On Eve of Decision, Global Crossing Still Selling

One day before Global Crossing executives meet with its bankruptcy judge,
reports surface of a potential winning bidder — long-time partner
Hutchinson Whampoa Ltd. and Singapore Technologies Telemedia Pte Ltd.

According to the Wall Street Journal, the Asian investment team is
almost a lock for majority ownership of the U.S.-based international
long-haul Internet provider. The two companies will reportedly take 62
percent of Global Crossing’s equity for approximately $500 million.

The price tag is much smaller than Hutchinson Whampoa and Singapore
Technologies original bid. In January, the two firms put in a $750
million bid
on majority ownership in Global Crossing. Both have a long
history with Global Crossing, notably through the carrier’s Asia Global
Crossing outfit.

John Legere, Global Crossing chief executive officer, has long said the
company’s problems have been a “balance sheet issue, not an operational
one.” If the reported Hutchinson-Singapore Technologies bid, which
involves less equity ownership, goes through, the money (roughly $12.55
billion) goes to the bankers and bondholder who invested in the company.
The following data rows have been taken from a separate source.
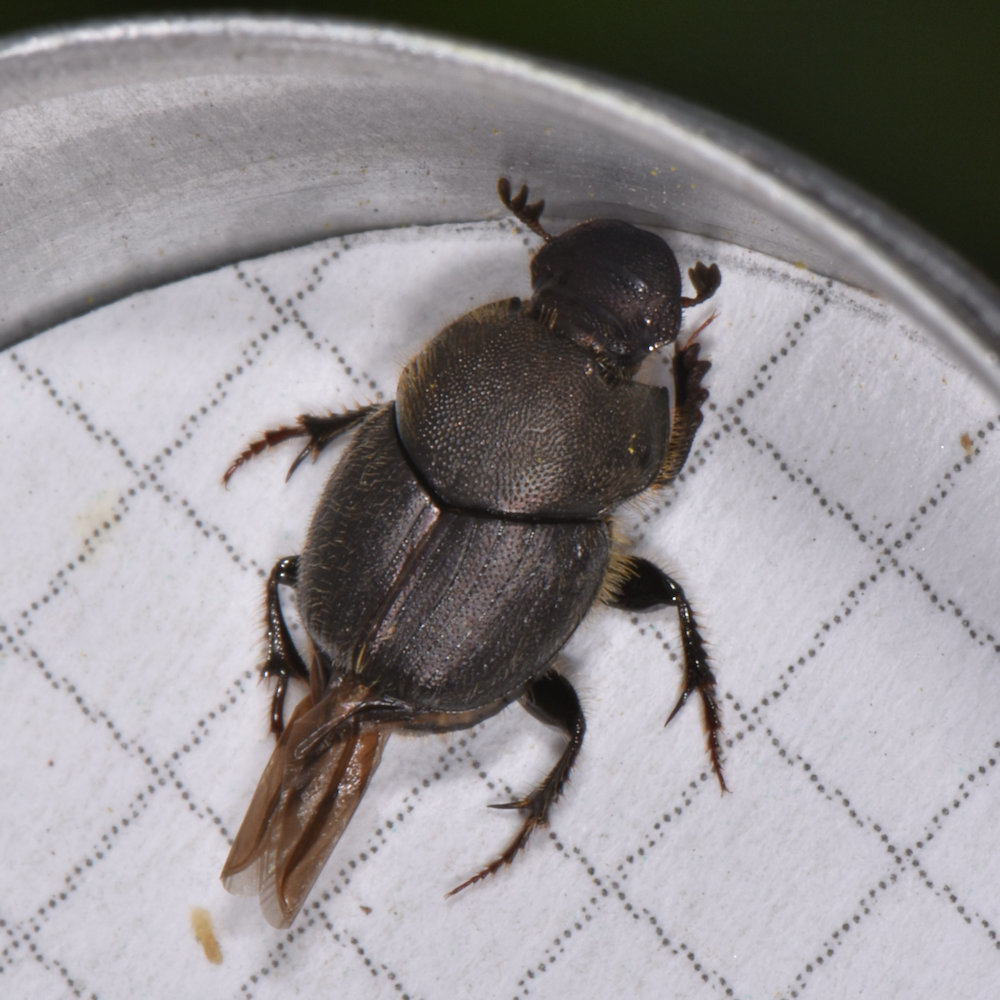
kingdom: Animalia
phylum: Arthropoda
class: Insecta
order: Coleoptera
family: Scarabaeidae
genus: Onthophagus
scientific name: Onthophagus hecate
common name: Scooped scarab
Executives gave potential investors plenty of time to put in a bid on
Global Crossing’s business, but today’s market for telecom buyouts is slim
indeed
. Analysts said the only real potential bidders were U.S.
incumbents, who are facing tough economic conditions themselves these days.

For a time, Legere was mulling selling
off pieces
of non-core Global Crossing assets to shore up its
substantial debt, an option that would have left it focusing on its
international long-haul network.

Problem is, according to experts, there are plenty of fiber companies on
the auction block in the U.S. and foreign companies only want particular
routes overseas.

Companies are still signing on for Global Crossing services, despite the
financial uncertainties, maybe even because of the difficulties. For only
$1.2 million, InterAmericas Conferencing Company (ICCI) signed a two-year
contract with the carrier Tuesday.

Legere, happy to announce any good news on the eve of a bankruptcy ruling,
said the contract gives ICCI reservation-less conferencing in North and
South America, and toll-free services around the world.